Uhuru further spoke out against individuals who are motivated by self-gain.
As for Raila Odinga, opinion is divided as to whether he owes his position to his bloodline. He is unquestionably one of vthe top heroes of what is commonly known as Kenya's second liberation and for that, he was in and out of prison for a total of seven years. He will also be remembered as the politician who tipped the scales and ended four decades of Kanu rule.
Away from politics, Uhuru reflected on his father's death and the toll it took on the family.
“I remember this very early morning 41 years ago still very very vividly, and to some of us, it looked as if it was the end of the world because we couldn’t imagine life without him. But 41 years down the road what still carries some of us forward is the time we were able to spend with him, to listen to him, to see what he was doing,” he said.

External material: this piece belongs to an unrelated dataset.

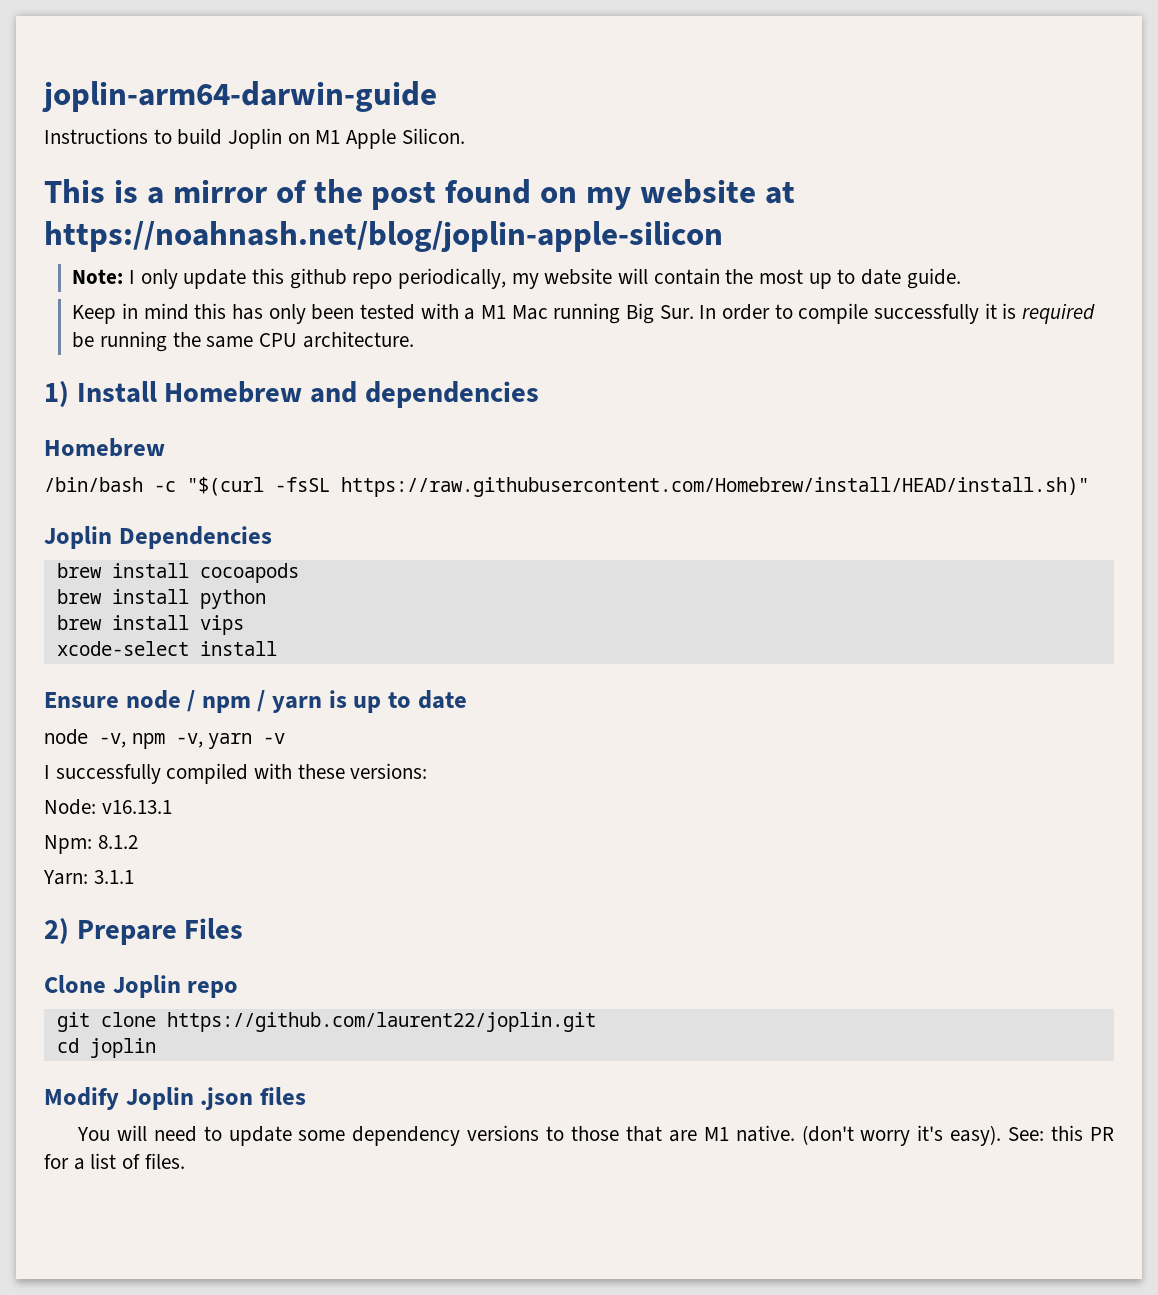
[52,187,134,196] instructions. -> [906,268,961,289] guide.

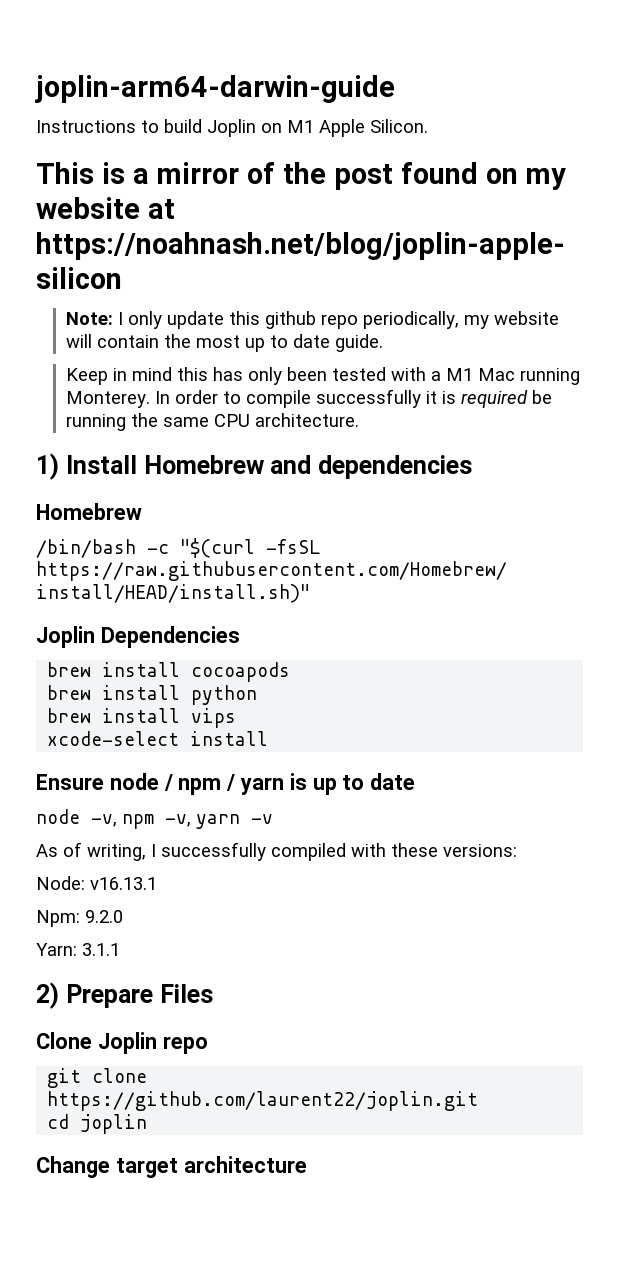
[626,303,694,324] Big Sur. -> [66,391,151,408] Monterey.
(286, 738) none -> [36,842,146,861] As of writing,
[97,835,138,849] 8.1.2 -> [85,910,123,923] 9.2.0
[44,1087,306,1110] [76,1125,1115,1146] [44,1153,185,1170] Modify Joplin .json files // You will need to update some dependency versions to those that are M1 native. (don't worry it's easy). See: this PR for a list of files. -> [36,1156,307,1178] Change target architecture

"He laid a firm foundation, through the Harambee spirit of pooling together, leaving no one behind, and forging a nation built on us working together," Deputy President William Ruto said of Jomo Kenyatta.
In an unexpected move, President Uhuru also announced that yesterday's celebration served as the last public commemoration of the death of the late Mzee Jomo Kenyatta, a ceremony that has been held each year for the past 41 years.
“As President, I have consulted the family of the late Mzee Jomo Kenyatta and after consulting them we have agreed together that this is going to be the last celebration of mzee in this manner," he said
"We will each celebrate him as we remember him and in the manner in which we will be doing our things going forward,” Uhuru added.
He noted that remembrance of Mzee Jomo did not require a congregation.
He thanked his predecessors former presidents Daniel Moi and Mwai Kibaki who commemorated the anniversary each year without fail as well as the Catholic Church for hosting the celebrations at the Holy Family Basilica.
Yesterday’s celebration began with the laying of wreaths at Parliament Buildings and thereafter a service.
Generations of the larger Kenyatta family also thronged the church where the celebration was held, led by the matriarch, Mama Ngina Kenyatta.
President Uhuru's brother Muhoho Kenyatta, speaking on behalf of the family, also mentioned that it was important to remember and honour other heroes who were instrumental in fighting for independence and building the country, including Tom Mboya.